Google Cloud Professional Data Engineer — Question 172
The data analyst team at your company uses BigQuery for ad-hoc queries and scheduled SQL pipelines in a Google Cloud project with a slot reservation of 2000 slots. However, with the recent introduction of hundreds of new non time-sensitive SQL pipelines, the team is encountering frequent quota errors. You examine the logs and notice that approximately 1500 queries are being triggered concurrently during peak time. You need to resolve the concurrency issue. What should you do?
Answer options
- A. Increase the slot capacity of the project with baseline as 0 and maximum reservation size as 3000.
- B. Update SQL pipelines to run as a batch query, and run ad-hoc queries as interactive query jobs.
- C. Increase the slot capacity of the project with baseline as 2000 and maximum reservation size as 3000.

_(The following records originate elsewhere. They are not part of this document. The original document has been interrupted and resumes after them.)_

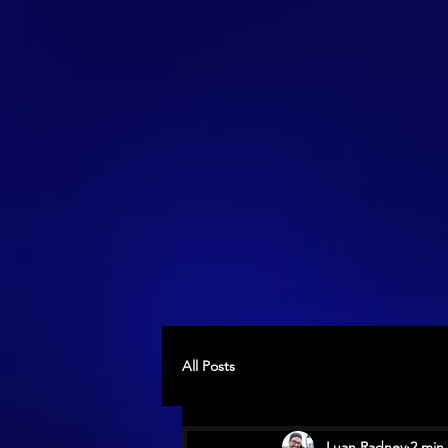
All Posts
Luan Radney
2 min 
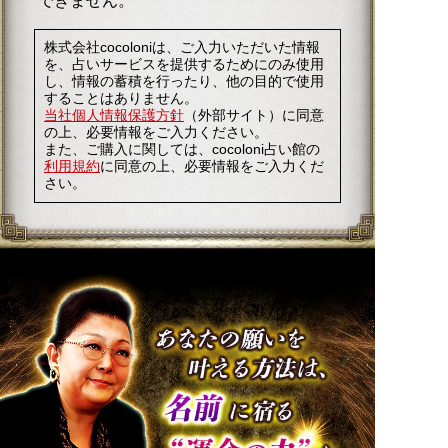
できません。
株式会社cocoloniは、ご入力いただいた情報
を、占いサービスを提供するためにのみ使用
し、情報の蓄積を行ったり、他の目的で使用
することはありません。
当社個人情報保護方針
（外部サイト）に同意
の上、必要情報をご入力ください。
また、ご購入に関しては、cocoloni占い館の
利用規約
に同意の上、必要情報をご入力くだ
さい。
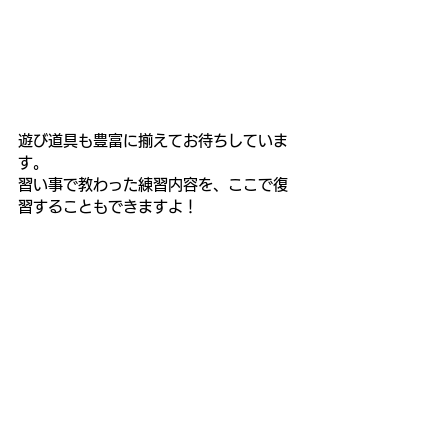
遊び道具も豊富に揃えてお待ちしていま
す。
習い事で教わった練習内容を、ここで復
習することもできますよ！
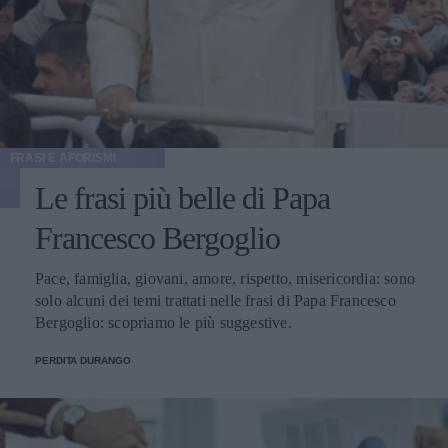
FRASI E AFORISMI
Le frasi più belle di Papa
Francesco Bergoglio
Pace, famiglia, giovani, amore, rispetto, misericordia: sono
solo alcuni dei temi trattati nelle frasi di Papa Francesco
Bergoglio: scopriamo le più suggestive.
PERDITA DURANGO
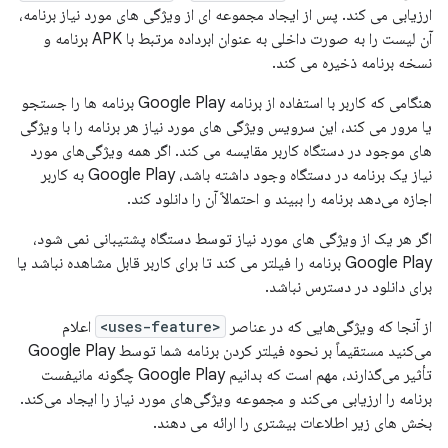
ارزیابی می کند. پس از ایجاد مجموعه ای از ویژگی های مورد نیاز برنامه،
آن لیست را به صورت داخلی به عنوان ابرداده مرتبط با APK برنامه و
نسخه برنامه ذخیره می کند.
هنگامی که کاربر با استفاده از برنامه Google Play برنامه ها را جستجو
یا مرور می کند، این سرویس ویژگی های مورد نیاز هر برنامه را با ویژگی
های موجود در دستگاه کاربر مقایسه می کند. اگر همه ویژگی‌های مورد
نیاز یک برنامه در دستگاه وجود داشته باشد، Google Play به کاربر
اجازه می‌دهد برنامه را ببیند و احتمالاً آن را دانلود کند.
اگر هر یک از ویژگی های مورد نیاز توسط دستگاه پشتیبانی نمی شود،
Google Play برنامه را فیلتر می کند تا برای کاربر قابل مشاهده نباشد یا
برای دانلود در دسترس نباشد.
از آنجا که ویژگی‌هایی که در عناصر
<uses-feature>
اعلام
می‌کنید مستقیماً بر نحوه فیلتر کردن برنامه شما توسط Google Play
تأثیر می‌گذارند، مهم است که بدانیم Google Play چگونه مانیفست
برنامه را ارزیابی می‌کند و مجموعه ویژگی‌های مورد نیاز را ایجاد می‌کند.
بخش های زیر اطلاعات بیشتری را ارائه می دهند.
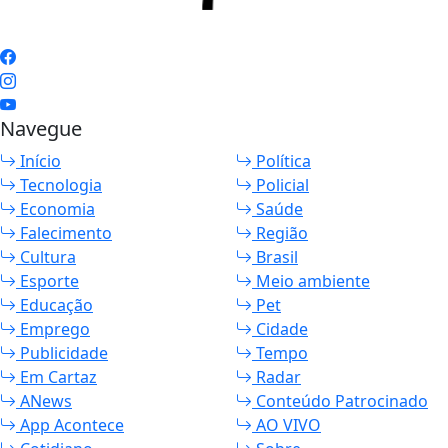
Navegue
Início
Política
Tecnologia
Policial
Economia
Saúde
Falecimento
Região
Cultura
Brasil
Esporte
Meio ambiente
Educação
Pet
Emprego
Cidade
Publicidade
Tempo
Em Cartaz
Radar
ANews
Conteúdo Patrocinado
App Acontece
AO VIVO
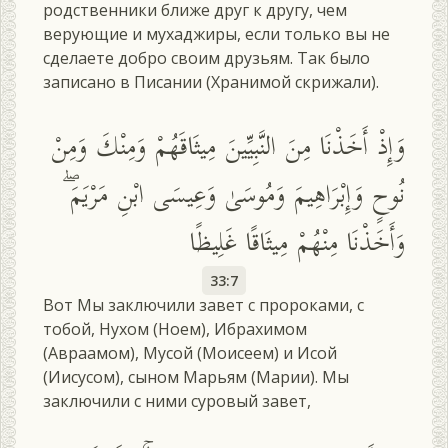
родственники ближе друг к другу, чем
верующие и мухаджиры, если только вы не
сделаете добро своим друзьям. Так было
записано в Писании (Хранимой скрижали).
وَإِذْ أَخَذْنَا مِنَ النَّبِيِّينَ مِيثَاقَهُمْ وَمِنْكَ وَمِنْ
نُوحٍ وَإِبْرَاهِيمَ وَمُوسَىٰ وَعِيسَى ابْنِ مَرْيَمَ ۖ
وَأَخَذْنَا مِنْهُمْ مِيثَاقًا غَلِيظًا
33:7
Вот Мы заключили завет с пророками, с
тобой, Нухом (Ноем), Ибрахимом
(Авраамом), Мусой (Моисеем) и Исой
(Иисусом), сыном Марьям (Марии). Мы
заключили с ними суровый завет,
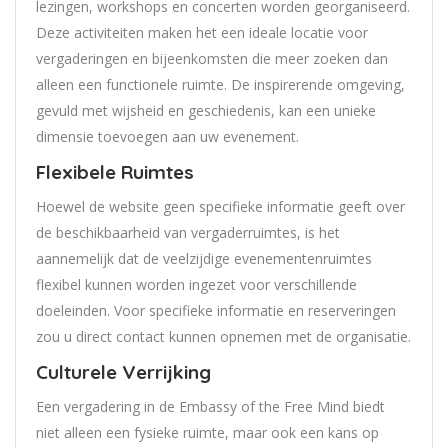
lezingen, workshops en concerten worden georganiseerd.
Deze activiteiten maken het een ideale locatie voor
vergaderingen en bijeenkomsten die meer zoeken dan
alleen een functionele ruimte. De inspirerende omgeving,
gevuld met wijsheid en geschiedenis, kan een unieke
dimensie toevoegen aan uw evenement.
Flexibele Ruimtes
Hoewel de website geen specifieke informatie geeft over
de beschikbaarheid van vergaderruimtes, is het
aannemelijk dat de veelzijdige evenementenruimtes
flexibel kunnen worden ingezet voor verschillende
doeleinden. Voor specifieke informatie en reserveringen
zou u direct contact kunnen opnemen met de organisatie.
Culturele Verrijking
Een vergadering in de Embassy of the Free Mind biedt
niet alleen een fysieke ruimte, maar ook een kans op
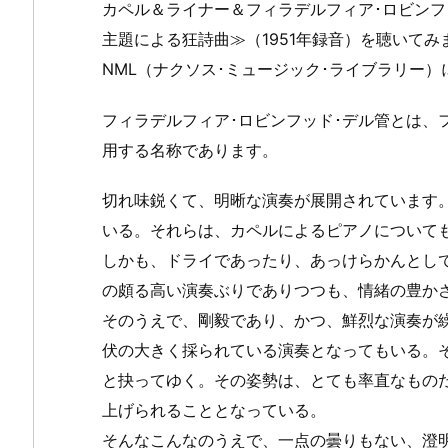
カペル＆ライナー＆フィラデルフィア･ロビンフ
主題による狂詩曲≫（1951年録音）を聴いてみ
NML（ナクソス･ミュージック･ライブラリー
フィラデルフィア･ロビンフッド･デル管とは、
用する名称であります。
切れ味鋭くて、明晰な演奏が展開されています
いる。それらは、カペルによるピアノについて
しかも、ドライであったり、あっけらかんとし
の頗る高い演奏ぶりでありつつも、情緒の豊か
そのうえで、剛毅であり、かつ、鮮烈な演奏が
伏の大きく採られている演奏となってもいる。
と抉ってゆく。その姿勢は、とても率直なもの
上げられることとなっている。
そんなこんなのうえで、一点の曇りもない、澄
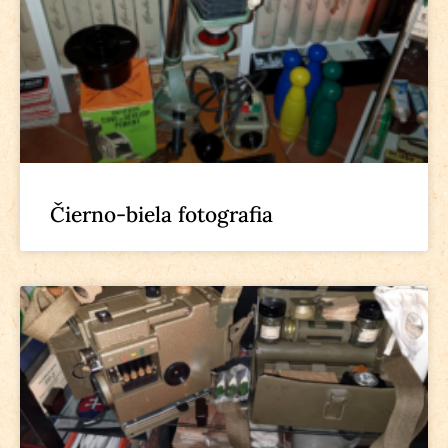
Čierno-biela fotografia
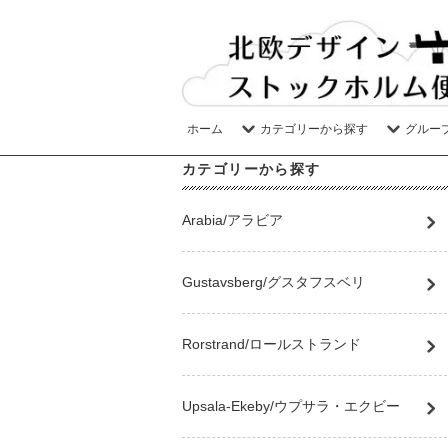
ホーム
カテゴリーから探す
グルー
カテゴリーから探す
Arabia/アラビア
Gustavsberg/グスタフスベリ
Rorstrand/ロールストランド
Upsala-Ekeby/ウプサラ・エクビー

- D. Update SQL pipelines and ad-hoc queries to run as interactive query jobs.
Correct answer: B
Explanation
The correct option is B because running SQL pipelines as batch queries will help to manage the load more effectively, reducing the number of concurrent queries during peak times. Options A and C do not address the concurrency issue effectively since simply increasing slot capacity may not resolve the underlying problem of too many concurrent jobs. Option D would not differentiate the job types and could lead to further congestion in query execution.